En tête d’une procession traditionnelle de l’aumône à Huế, Vietnam en 2005.

En 2005, après une année de préparations et de négociations dans le cadre de la demande d’adhésion du Viêtnam à l’Organisation mondiale du commerce, le gouvernement communiste du Viêtnam finit par autoriser Thầy à rentrer dans son pays natal après trente-neuf ans d’exil. Accompagné d’une importante délégation de plus de deux cents disciples monastiques et laïcs, Thầy donne au Viêtnam des conférences et des retraites publiques dans un format strictement contrôlé. La publication de nouveaux livres de Thầy y est par ailleurs finalement autorisée. Malgré la rigueur des contrôles et l’interdiction qui leur est faite d’annoncer publiquement les événements organisés à cette occasion, des milliers de personnes viennent assister aux journées de pleine conscience et aux retraites offertes par Thầy. Des centaines de jeunes gens souhaitant prendre les vœux de moines et de moniales novices auprès de Thầy sont accueillis au monastère de Bat Nha, un grand temple qui vient d’être construit sur les hauts plateaux du centre du pays, non loin de l’endroit où Thầy avait établi Phương Bối. En 2007, Thầy est de retour pour diriger trois Grandes Cérémonies de chants et de prières en mémoire des millions de personnes qui ont perdu la vie au Nord ou au Sud pendant la guerre. Il revient en 2008 pour donner un discours à l’occasion des célébrations internationales du Wesak organisées par l’ONU qui se tiennent à Hanoi. À chaque fois qu’il en a l’occasion, Thầy rencontre les dirigeants politiques du pays dans lequel il se rend. Aussi, comme il l’a fait lors de ses déplacements au Capitole, à Washington, au Parlement indien, au Parlement britannique à Westminster, à Londres, et au Parlement irlandais, à Stormont, en Irlande du Nord, Thầy émet lors de ce voyage au Viêtnam des recommandations concrètes en vue de promouvoir l’éthique, la prospérité et le progrès dans la société civile, l’éducation et les relations internationales. 
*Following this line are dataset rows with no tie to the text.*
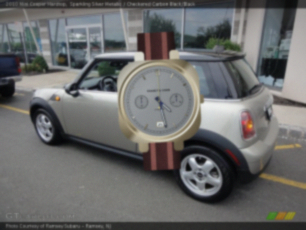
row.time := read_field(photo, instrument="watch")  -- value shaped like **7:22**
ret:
**4:28**
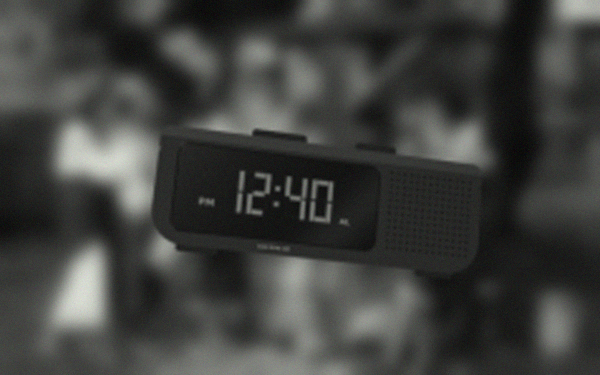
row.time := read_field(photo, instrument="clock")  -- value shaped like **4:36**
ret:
**12:40**
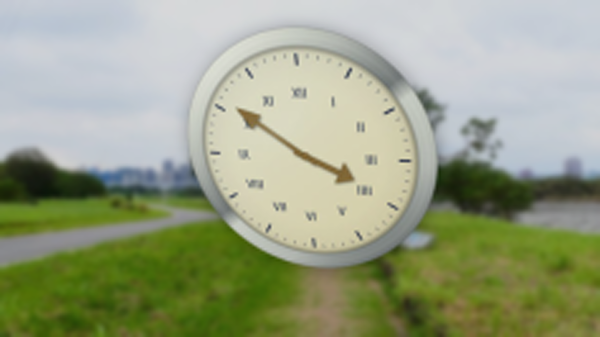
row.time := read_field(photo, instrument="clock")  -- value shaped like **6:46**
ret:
**3:51**
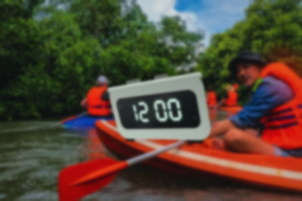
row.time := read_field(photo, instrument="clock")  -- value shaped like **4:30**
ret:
**12:00**
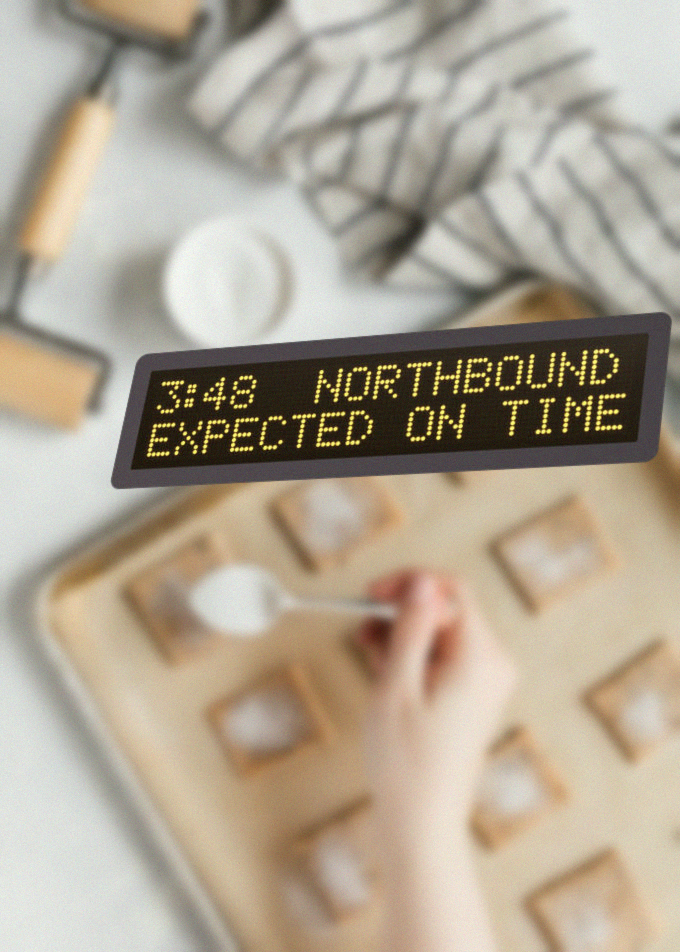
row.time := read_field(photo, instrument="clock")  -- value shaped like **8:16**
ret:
**3:48**
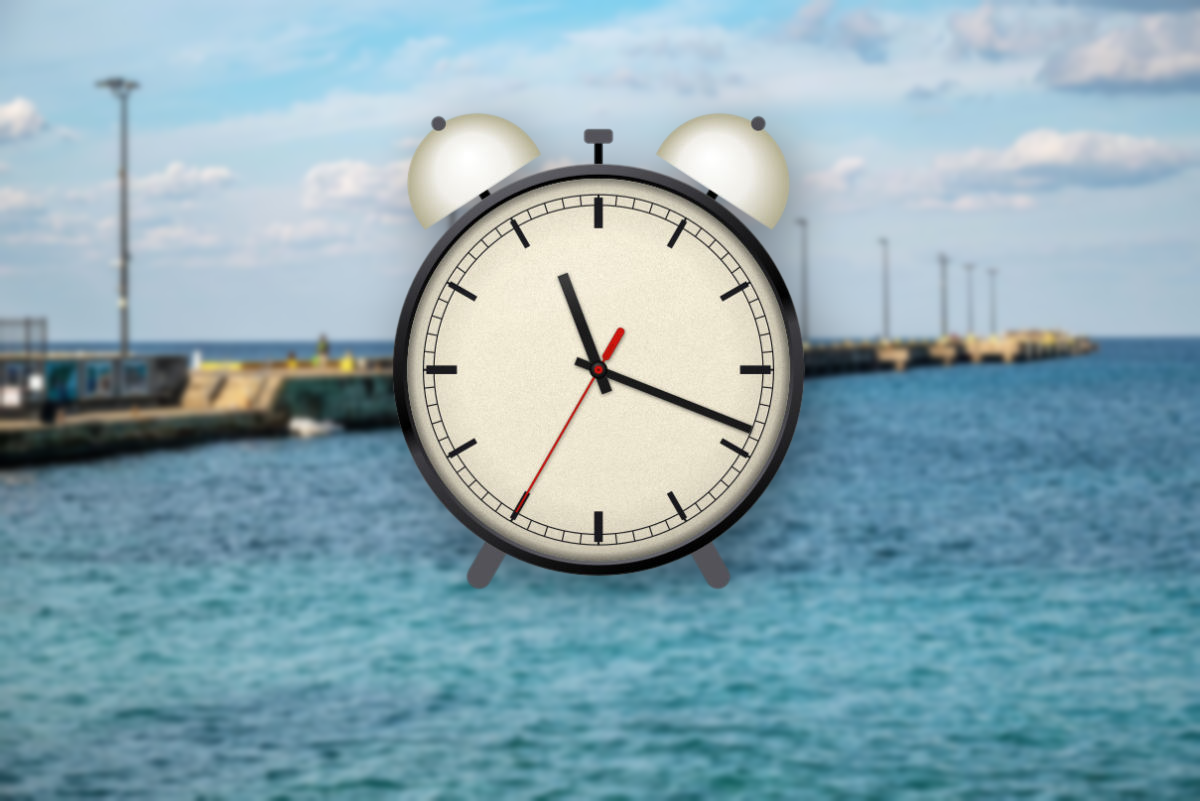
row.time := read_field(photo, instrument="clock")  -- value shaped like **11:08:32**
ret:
**11:18:35**
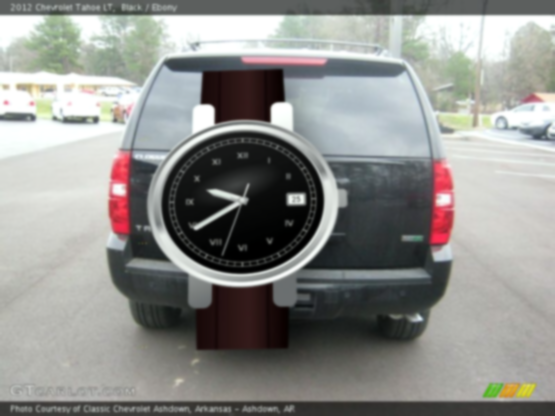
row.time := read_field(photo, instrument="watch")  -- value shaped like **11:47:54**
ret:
**9:39:33**
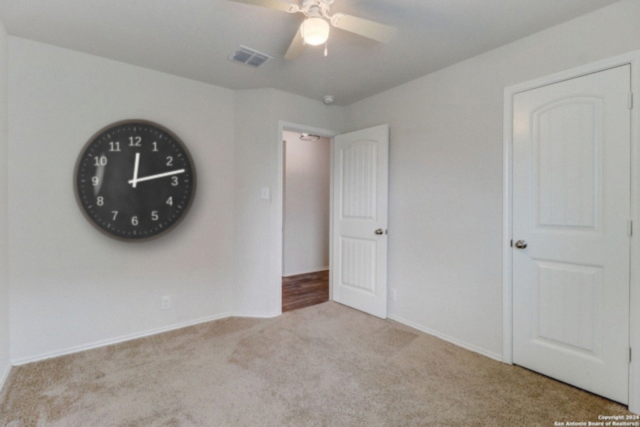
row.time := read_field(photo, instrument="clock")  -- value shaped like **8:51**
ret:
**12:13**
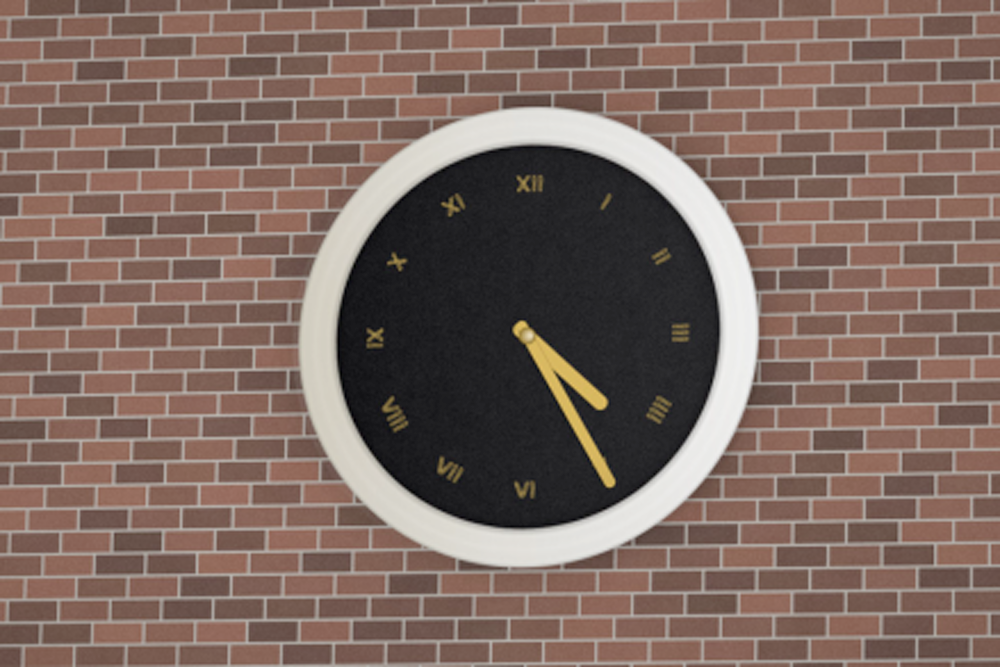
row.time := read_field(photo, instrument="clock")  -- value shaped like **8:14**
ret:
**4:25**
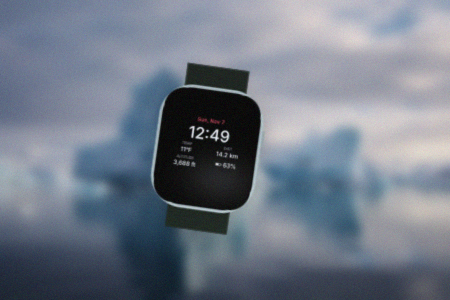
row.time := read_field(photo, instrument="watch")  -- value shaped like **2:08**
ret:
**12:49**
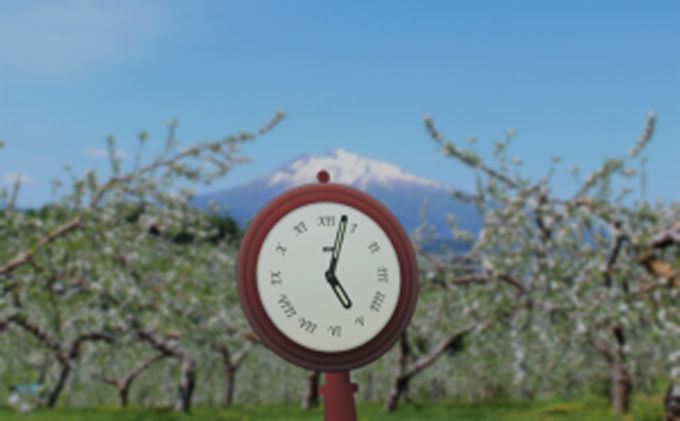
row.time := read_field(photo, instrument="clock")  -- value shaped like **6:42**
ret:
**5:03**
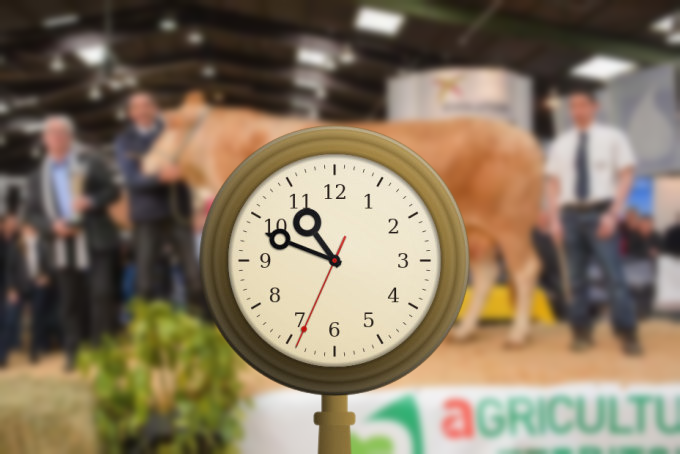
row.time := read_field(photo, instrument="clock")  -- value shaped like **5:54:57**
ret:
**10:48:34**
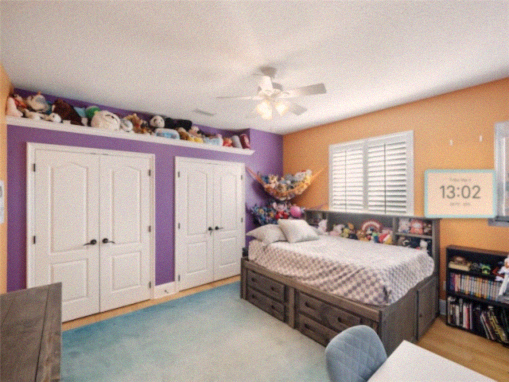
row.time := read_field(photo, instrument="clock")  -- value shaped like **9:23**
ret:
**13:02**
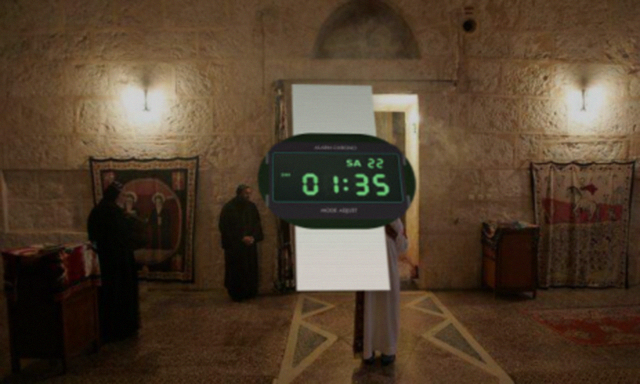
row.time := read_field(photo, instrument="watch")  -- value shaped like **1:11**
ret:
**1:35**
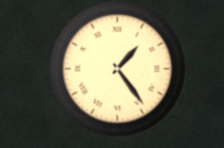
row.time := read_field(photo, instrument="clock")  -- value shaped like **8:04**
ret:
**1:24**
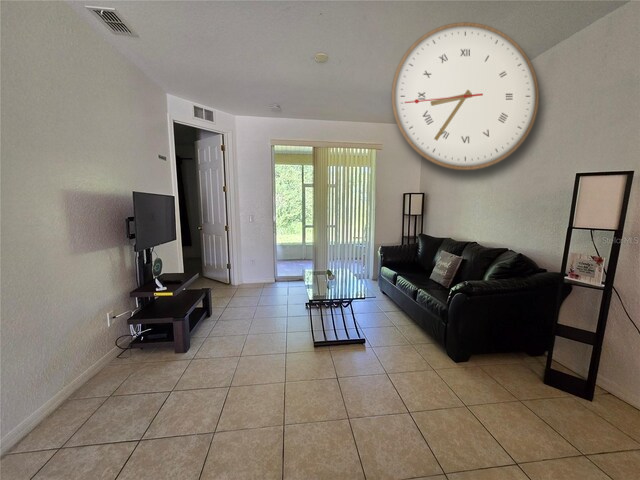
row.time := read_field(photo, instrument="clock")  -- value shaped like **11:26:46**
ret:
**8:35:44**
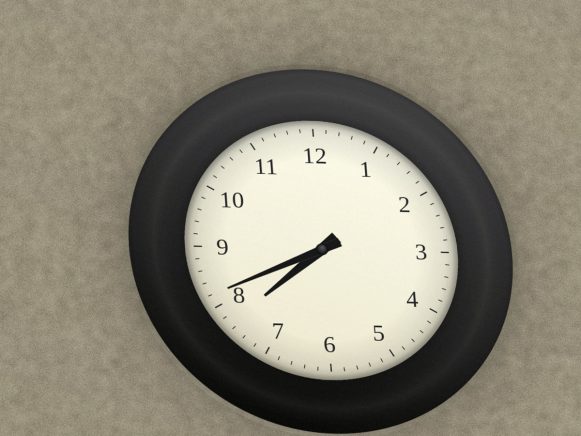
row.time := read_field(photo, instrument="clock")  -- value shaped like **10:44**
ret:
**7:41**
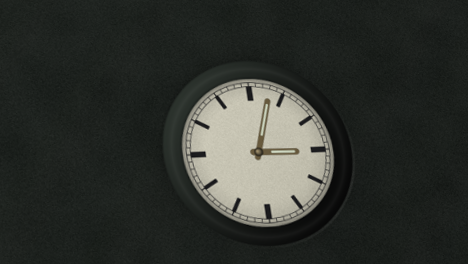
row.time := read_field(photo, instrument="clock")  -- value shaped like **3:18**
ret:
**3:03**
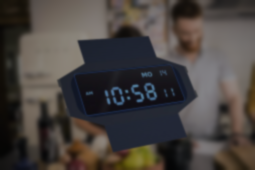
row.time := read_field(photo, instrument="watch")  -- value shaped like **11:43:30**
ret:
**10:58:11**
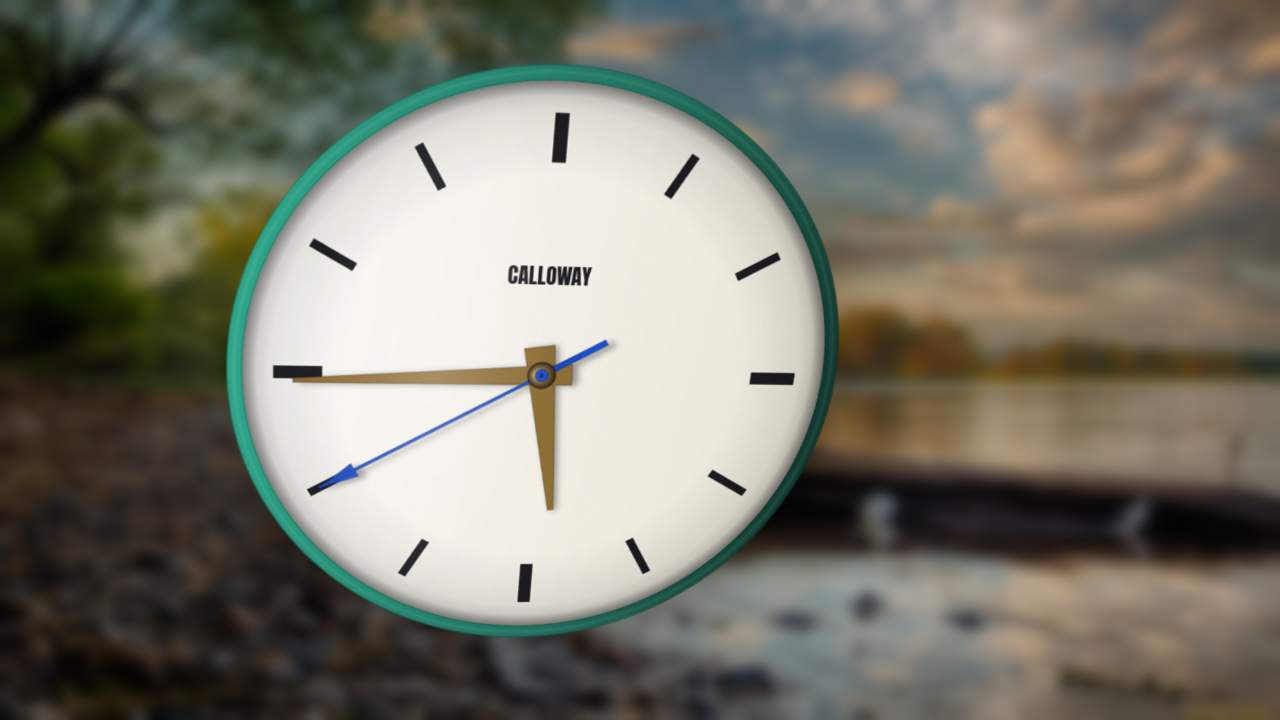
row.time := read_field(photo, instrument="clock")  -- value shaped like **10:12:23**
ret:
**5:44:40**
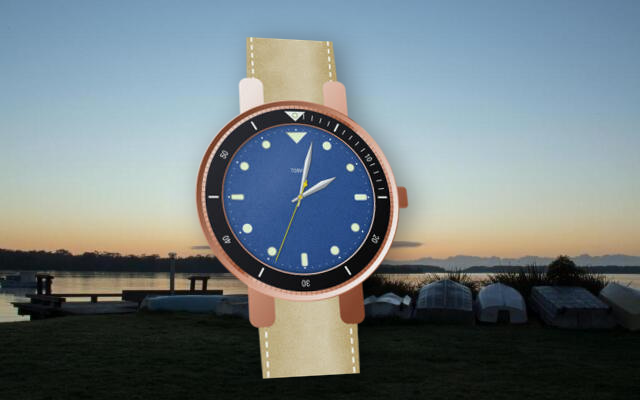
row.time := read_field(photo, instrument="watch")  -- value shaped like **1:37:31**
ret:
**2:02:34**
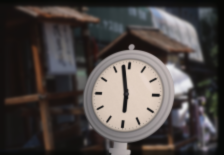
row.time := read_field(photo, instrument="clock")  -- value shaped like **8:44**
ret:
**5:58**
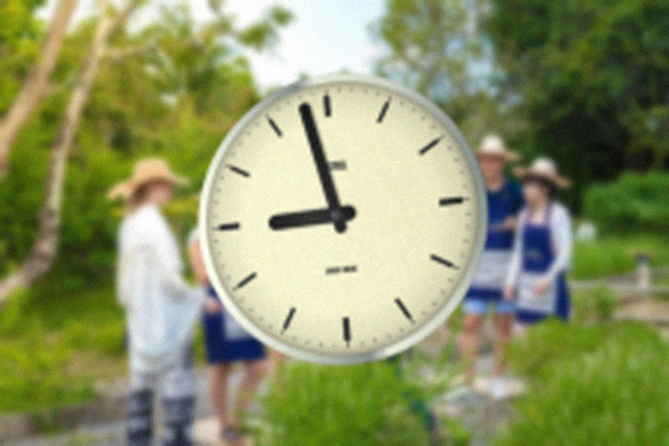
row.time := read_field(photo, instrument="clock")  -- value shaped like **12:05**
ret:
**8:58**
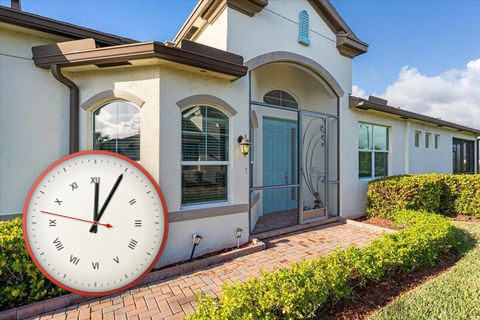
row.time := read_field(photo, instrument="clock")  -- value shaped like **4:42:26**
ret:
**12:04:47**
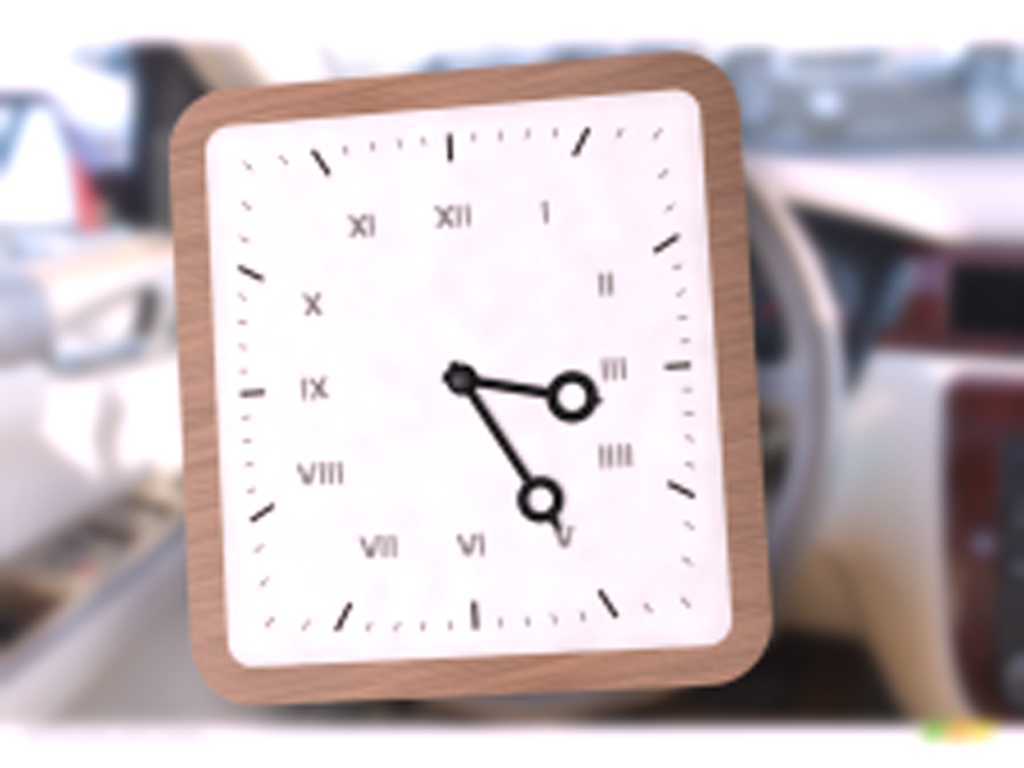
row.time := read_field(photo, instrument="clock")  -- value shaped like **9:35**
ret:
**3:25**
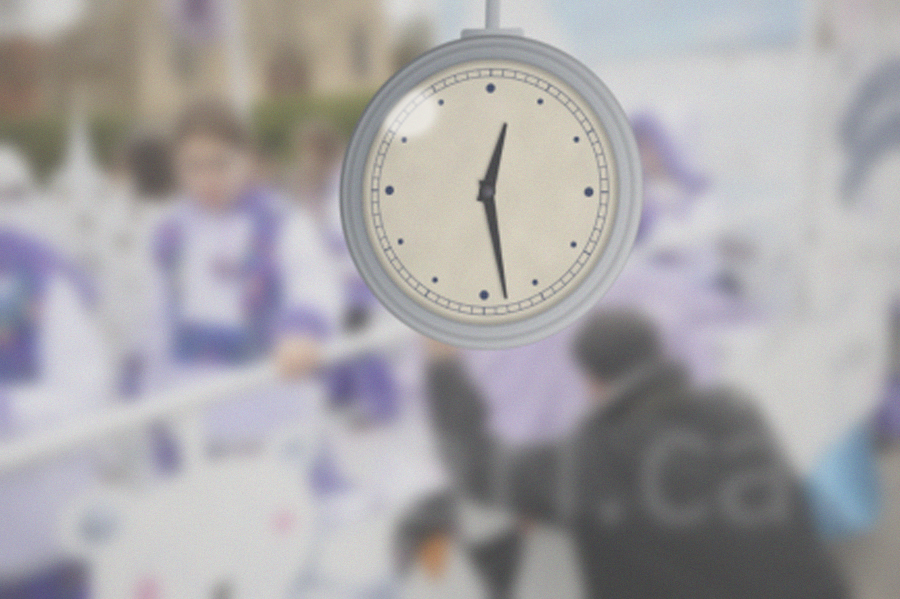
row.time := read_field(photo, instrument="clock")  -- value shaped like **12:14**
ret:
**12:28**
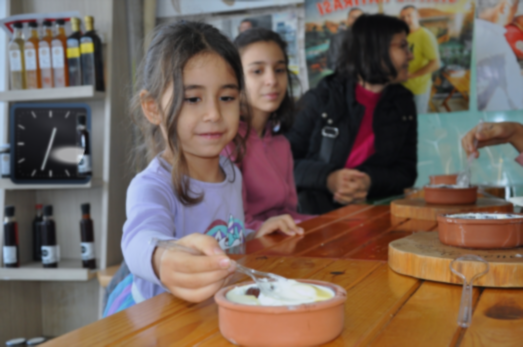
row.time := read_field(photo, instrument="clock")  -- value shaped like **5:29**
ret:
**12:33**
Les conditions favorables ne vont toutefois pas durer. Alors que le monastère de Bat Nha connaît une croissance rapide – il accueille très vite plus de quatre cents moines et moniales et reçoit chaque mois des centaines de jeunes visiteurs –, le gouvernement communiste y voit une menace. Après des mois de harcèlement, les moines et les moniales sont finalement dispersés de force le 27 septembre 2009 et contraints de chercher un refuge dans les rares temples de la région prêts à prendre le risque de les héberger. Aujourd’hui, bon nombre de ces moines et de ces moniales sont devenus de jeunes enseignants qui résident dans les monastères fondés par Thầy hors du Viêtnam, que ce soit en Europe, en Amérique ou en Asie. Depuis 2007, ces nouveaux monastères sont notamment Blue Cliff Monastery, au nord de New York, la Maison de l’Inspir et le Monastère de la Source guérissante, près de Paris, Thai Plum Village Practice Center à Khao Yai, en Thaïlande, Magnolia Grove Monastery, dans le Mississippi, l’Asian Institute of Applied Buddhism sur l’île de Lantau, à Hong Kong, et Stream Entering Monastery, en Australie, dans l’État de Victoria.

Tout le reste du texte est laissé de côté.